As botas afastaram-se. Fora a voz de Nandy Leick que falara mas Dean mal o ouvia. Ouvia apenas o deslizar lento e quente do seu sangue brotando das feridas abertas na sua carne. Uma humidade tépida ia-o mergulhando num indefinível letargo... e, nas trevas da sua mente ouvia cada vez mais próximo e mais nítido o galope surdo de um cavalo que se aproximava. E logo a seguir, a estacada, uma pausa e um grito:
— Pai! Quem foi que te atacou? Quem? Quem?
Encheu-se-lhe o peito de alegria ao ouvir aquela voz. Era o grito rebelde do sangue, clamando pelo mesmo sangue. Abriu os olhos e sentiu a sensação de se contemplar a si próprio. Era exatamente a sua cara de há vinte anos; o mesmo brilho no olhar; o mesmo poder e a mesma força nas mãos que se crispavam na sua carne rasgada e sangrenta. Nada lhe doía já na presença de seu filho, ao ouvir a sua voz bramindo de raiva. A raiva do filho, despertada pelo mal feito a seu pai, enchia-o de orgulho e de ventura, uma ventura que podia considerar-se compensada pelas balas que lhe tiraram a vida.
— Pai! Quem foi? Dize-me quem foi...
Abriu a boca num penoso esforço, dizendo quase num sopro:
— Não tentes vingar-me, filho. Deixa-os. O sangue pede sangue e a cólera chama a cólera. Não passam de uns assassinos... nada tinham contra mim. Pagaram-lhes para me matarem. Tinha a cabeça a prémio. A profissão deles é matar. Não penses em vingar-me, Jack. Não quero que venhas a ser um pistoleiro.
Ficou-se a olhar para o filho que murmurava em voz sombria:
— Não posso obedecer-te, pai. Irei até aonde for preciso à procura deles. Ainda que me matem. Maldezir-me-ia a mim próprio toda a vida, se o não fizesse. Será feita justiça. Depois... voltarei à charrua. Não serei um pistoleiro.
Ainda pôde contemplar as suas feições durante mais uns segundos. Era igualzinho a si. Seu filho!
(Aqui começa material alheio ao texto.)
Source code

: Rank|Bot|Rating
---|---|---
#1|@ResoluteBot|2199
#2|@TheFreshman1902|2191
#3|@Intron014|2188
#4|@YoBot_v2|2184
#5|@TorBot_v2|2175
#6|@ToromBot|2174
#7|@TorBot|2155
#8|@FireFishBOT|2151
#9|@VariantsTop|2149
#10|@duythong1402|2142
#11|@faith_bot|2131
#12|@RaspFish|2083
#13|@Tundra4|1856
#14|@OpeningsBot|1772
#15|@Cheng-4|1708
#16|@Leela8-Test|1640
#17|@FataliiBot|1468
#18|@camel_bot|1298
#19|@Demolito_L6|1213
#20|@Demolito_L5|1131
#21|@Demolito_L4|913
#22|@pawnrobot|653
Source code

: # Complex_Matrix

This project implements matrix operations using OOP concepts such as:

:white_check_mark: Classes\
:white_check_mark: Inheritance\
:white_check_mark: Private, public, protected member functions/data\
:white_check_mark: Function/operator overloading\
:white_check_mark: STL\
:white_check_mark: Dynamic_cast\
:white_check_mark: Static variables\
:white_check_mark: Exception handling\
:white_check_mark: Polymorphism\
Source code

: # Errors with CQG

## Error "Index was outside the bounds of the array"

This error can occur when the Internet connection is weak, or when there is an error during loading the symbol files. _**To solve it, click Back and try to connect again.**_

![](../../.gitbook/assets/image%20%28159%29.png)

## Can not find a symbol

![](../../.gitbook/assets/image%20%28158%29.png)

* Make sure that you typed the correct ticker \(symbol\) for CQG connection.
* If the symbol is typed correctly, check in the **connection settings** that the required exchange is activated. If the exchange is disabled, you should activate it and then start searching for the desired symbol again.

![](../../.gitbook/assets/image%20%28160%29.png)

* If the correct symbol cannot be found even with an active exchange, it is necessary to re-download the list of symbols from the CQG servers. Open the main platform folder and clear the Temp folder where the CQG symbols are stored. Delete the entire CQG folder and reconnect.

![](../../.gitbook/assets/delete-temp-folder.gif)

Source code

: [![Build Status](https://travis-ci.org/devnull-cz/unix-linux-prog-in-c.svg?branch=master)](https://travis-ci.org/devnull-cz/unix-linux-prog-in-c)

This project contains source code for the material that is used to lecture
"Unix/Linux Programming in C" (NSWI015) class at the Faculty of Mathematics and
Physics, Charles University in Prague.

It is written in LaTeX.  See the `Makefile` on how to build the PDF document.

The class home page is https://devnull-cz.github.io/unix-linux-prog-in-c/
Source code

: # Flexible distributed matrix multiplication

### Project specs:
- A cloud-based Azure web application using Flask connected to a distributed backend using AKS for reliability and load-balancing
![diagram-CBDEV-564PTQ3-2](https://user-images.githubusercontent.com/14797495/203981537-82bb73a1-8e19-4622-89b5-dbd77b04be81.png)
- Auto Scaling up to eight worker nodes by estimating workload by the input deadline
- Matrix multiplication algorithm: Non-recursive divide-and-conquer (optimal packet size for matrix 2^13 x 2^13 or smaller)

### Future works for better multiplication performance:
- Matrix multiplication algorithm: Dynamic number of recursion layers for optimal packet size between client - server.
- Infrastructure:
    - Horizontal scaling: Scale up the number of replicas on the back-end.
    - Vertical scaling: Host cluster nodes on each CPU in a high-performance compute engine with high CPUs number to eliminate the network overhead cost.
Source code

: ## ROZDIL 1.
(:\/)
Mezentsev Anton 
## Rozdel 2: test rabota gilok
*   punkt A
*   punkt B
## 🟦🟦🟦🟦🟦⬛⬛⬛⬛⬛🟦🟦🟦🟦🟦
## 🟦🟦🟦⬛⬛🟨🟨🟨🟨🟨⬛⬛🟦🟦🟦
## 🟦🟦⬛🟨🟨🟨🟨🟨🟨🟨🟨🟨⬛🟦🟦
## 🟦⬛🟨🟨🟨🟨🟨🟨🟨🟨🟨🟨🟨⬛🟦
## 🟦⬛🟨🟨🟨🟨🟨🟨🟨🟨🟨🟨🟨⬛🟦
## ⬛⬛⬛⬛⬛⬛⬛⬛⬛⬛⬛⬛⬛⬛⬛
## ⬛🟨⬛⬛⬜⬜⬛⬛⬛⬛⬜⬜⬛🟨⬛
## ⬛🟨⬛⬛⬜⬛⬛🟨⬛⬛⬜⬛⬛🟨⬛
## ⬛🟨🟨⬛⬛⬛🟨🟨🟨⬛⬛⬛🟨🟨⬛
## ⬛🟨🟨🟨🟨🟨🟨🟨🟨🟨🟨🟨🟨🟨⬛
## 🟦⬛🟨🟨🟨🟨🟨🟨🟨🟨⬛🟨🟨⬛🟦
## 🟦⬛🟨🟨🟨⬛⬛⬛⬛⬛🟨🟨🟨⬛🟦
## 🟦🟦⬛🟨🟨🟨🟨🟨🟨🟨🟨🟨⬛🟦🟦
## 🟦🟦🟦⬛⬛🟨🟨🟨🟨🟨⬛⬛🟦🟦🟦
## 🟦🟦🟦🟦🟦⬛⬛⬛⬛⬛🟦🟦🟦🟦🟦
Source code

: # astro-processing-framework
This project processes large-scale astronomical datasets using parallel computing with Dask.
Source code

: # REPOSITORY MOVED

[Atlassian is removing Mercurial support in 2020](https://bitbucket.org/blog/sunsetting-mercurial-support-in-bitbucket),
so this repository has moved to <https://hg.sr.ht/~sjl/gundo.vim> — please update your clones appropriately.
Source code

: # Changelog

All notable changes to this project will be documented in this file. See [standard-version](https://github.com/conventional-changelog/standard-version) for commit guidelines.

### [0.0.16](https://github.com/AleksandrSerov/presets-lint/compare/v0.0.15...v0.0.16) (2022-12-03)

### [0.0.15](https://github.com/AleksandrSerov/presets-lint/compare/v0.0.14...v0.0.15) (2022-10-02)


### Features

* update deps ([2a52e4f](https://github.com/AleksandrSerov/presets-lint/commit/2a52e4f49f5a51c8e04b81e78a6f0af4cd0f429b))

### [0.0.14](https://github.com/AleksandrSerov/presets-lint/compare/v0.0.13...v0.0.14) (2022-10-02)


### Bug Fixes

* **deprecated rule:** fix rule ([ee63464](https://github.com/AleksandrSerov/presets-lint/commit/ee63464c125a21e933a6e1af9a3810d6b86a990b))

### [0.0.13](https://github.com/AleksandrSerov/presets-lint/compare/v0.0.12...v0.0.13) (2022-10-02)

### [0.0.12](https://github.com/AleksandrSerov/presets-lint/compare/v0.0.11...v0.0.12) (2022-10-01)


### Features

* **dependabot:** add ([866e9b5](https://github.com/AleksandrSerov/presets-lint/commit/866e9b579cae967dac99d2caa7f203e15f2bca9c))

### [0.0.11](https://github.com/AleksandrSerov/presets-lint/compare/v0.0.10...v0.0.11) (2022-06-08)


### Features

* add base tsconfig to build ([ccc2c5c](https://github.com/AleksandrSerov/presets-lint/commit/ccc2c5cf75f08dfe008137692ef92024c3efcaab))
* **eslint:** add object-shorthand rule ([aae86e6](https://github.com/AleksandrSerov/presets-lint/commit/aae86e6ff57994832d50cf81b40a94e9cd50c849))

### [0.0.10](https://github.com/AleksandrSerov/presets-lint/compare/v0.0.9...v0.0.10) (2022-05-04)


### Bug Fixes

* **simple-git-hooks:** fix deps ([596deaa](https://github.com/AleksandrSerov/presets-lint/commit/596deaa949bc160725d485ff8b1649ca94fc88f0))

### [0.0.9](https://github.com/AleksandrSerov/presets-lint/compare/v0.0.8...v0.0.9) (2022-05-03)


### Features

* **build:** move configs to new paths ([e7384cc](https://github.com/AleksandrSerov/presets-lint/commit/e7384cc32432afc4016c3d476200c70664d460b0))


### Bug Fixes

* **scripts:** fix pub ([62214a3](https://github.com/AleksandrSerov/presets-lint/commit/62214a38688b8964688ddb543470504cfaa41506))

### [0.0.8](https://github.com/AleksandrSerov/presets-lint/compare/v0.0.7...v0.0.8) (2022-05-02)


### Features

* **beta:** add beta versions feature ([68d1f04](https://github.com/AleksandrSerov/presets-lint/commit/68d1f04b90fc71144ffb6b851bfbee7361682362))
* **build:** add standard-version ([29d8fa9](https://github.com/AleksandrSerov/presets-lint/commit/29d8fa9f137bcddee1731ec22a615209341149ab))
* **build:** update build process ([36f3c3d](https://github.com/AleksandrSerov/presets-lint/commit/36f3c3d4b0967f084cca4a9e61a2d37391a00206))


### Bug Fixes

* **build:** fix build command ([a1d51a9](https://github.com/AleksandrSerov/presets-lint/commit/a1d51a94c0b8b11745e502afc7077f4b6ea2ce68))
Aquela promessa solene era o grito do sangue. Charles Dean antes de expirar, ainda sentiu o calor do sangue invadir-lhe todo o corpo como se fosse uma bandeira desfraldado, ao vento; a rajada violenta da paixão e da luta. Seu filho falou como ele teria ambicionado. O seu peito encheu-se de orgulho por aquele filho que o não renegava e oferecia a sua vida em holocausto à de seu pai.
— Bem hajas, filho. Sou completamente... feliz -- inclinou a cabeça, ficando com a face encostada à palma da mão de Jack Dean, aberta e encharcada de sangue.